SteamDeck is such a huge revolution because it’s really the first time that a company has made preinstalled Linux machines available in a way that average consumers don’t have to go looking for or pay through the nose (cough System76 cough).
If someone like Dell or Lenovo (or hey, even System76 or Framework) could get their laptops in-store at BestBuy, with everything pre-configured and ready-to-use, that would be Linux being “ready” for the average consumer.
Couldn’t have put it better myself. Like, installing it it asked if I wanted extra helpful software and drivers, but I still had to spend a ton of time setting up basic programs. Default video player sucked, default file browser sucked. Having both the dock and the system toolbar is unnecessary, annoying, and confusing for new users. Most of the default apps feel like an Apple OS to me also, like you have NO configuration options, it’s just you get what you get. The Ubuntu software store is a fraction of a fraction of what it should be. Snaps SUCK.
If you are still interest (100% understand if not) Bazzite and Pop_OS both have nvidia specific distros with the drivers baked in. Makes things a lot easier. Pop is Ubuntu and Bazzite in Debian. Pop has been my daily driver for 2 months and have not missed windows.
So Pop is just like a customized Ubuntu with things preconfigured for gaming?

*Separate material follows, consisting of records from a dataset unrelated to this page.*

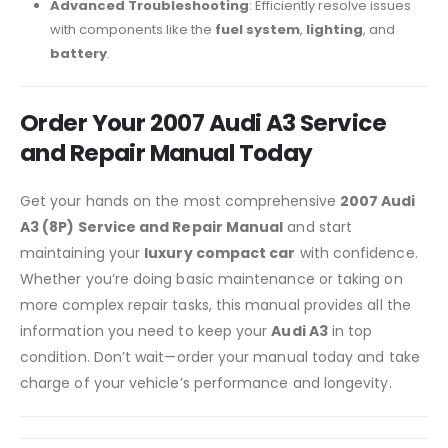
Advanced Troubleshooting
: Efficiently resolve issues
with components like the
fuel system
,
lighting
, and
battery
.
Order Your 2007 Audi A3 Service
and Repair Manual Today
Get your hands on the most comprehensive
2007 Audi
A3 (8P) Service and Repair Manual
and start
maintaining your
luxury compact car
with confidence.
Whether you’re doing basic maintenance or taking on
more complex repair tasks, this manual provides all the
information you need to keep your
Audi A3
in top
condition. Don’t wait—order your manual today and take
charge of your vehicle’s performance and longevity.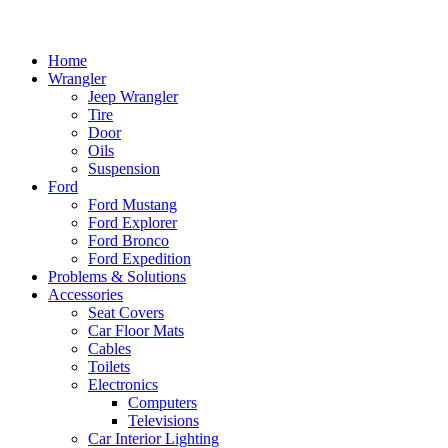
Home
Wrangler
Jeep Wrangler
Tire
Door
Oils
Suspension
Ford
Ford Mustang
Ford Explorer
Ford Bronco
Ford Expedition
Problems & Solutions
Accessories
Seat Covers
Car Floor Mats
Cables
Toilets
Electronics
Computers
Televisions
Car Interior Lighting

Yes indeed! There are some custom tweaks specifically for nvidia on the specific distros. Supposedly it does with well switching from integrated graphics to discrete graphics, but I have not tried it. That is mostly for laptops.
Essentially. It is often held up as a good “gaming” distribution because it has AMD and Nvidia graphics card drivers built in, I suspect there is more to it than that but I’ve never used it personally.

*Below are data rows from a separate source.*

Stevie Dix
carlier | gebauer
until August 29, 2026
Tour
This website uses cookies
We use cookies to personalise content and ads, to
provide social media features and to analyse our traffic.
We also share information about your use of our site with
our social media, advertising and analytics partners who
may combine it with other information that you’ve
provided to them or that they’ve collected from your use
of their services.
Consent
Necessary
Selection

The only game I have that doesn’t work properly is Rising Storm 2 Vietnam, due to anticheat not working and it being a multiplayer.
My library with 73 games
Unfortunately games are only one part of the problem. I just tried getting some Windows software up and running on my Steam Deck and it was a hours of hassle only to end up not even working anyway.

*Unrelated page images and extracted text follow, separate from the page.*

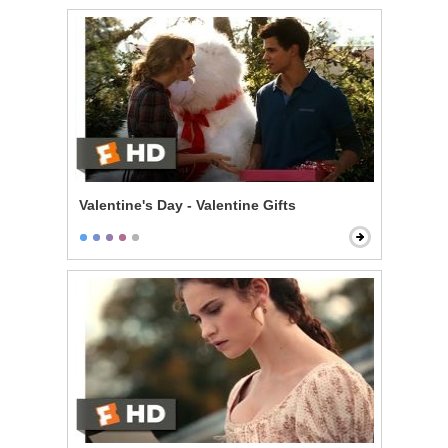
Valentine's Day - Valentine Gifts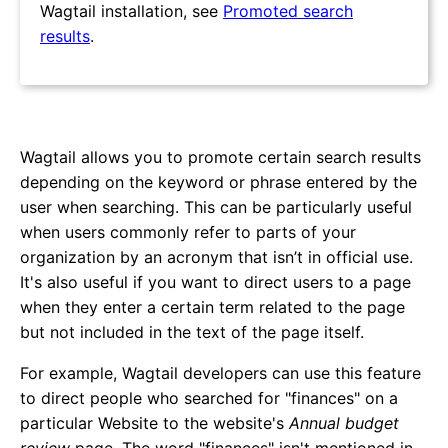
Wagtail installation, see
Promoted search
results
.
Wagtail allows you to promote certain search results
depending on the keyword or phrase entered by the
user when searching. This can be particularly useful
when users commonly refer to parts of your
organization by an acronym that isn’t in official use.
It's also useful if you want to direct users to a page
when they enter a certain term related to the page
but not included in the text of the page itself.
For example, Wagtail developers can use this feature
to direct people who searched for "finances" on a
particular Website to the website's
Annual budget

Is Serato DJ worth investing time into? No, probably not really. Would it have been nice for it to have worked? Yes, that’s sort of the point of computers ability, to be used.
I’m glad so many games are working, so I hope more software support comes along!
It is probably a sticking point, but there are alternative options for a lot of windows software. For your case https://mixxx.org/ would be an option.
Thank you! I’ll check this out, I did “come across” it but I couldn’t tell if it was just for Linux DJs or if it was like the fully fledged software to use regardless of gear.
I’ll see if it works with Hercules Starlight! Thank you for the suggestion!
It’s a pitty that popular games like Call of Duty does not provide anticheat support for Linux.
Even worse now that Microsoft bought it.
Even worse if what I’ve read is true and it’s basically a flag setting for shit like EAC
A few games listed as gold for me ran fine on the Deck, but I was unable to play them because of unreadable font sizes. Some of these could be tweaked and there is always the magnifying glass tool, but I prefer them on the PC, which is still Windows.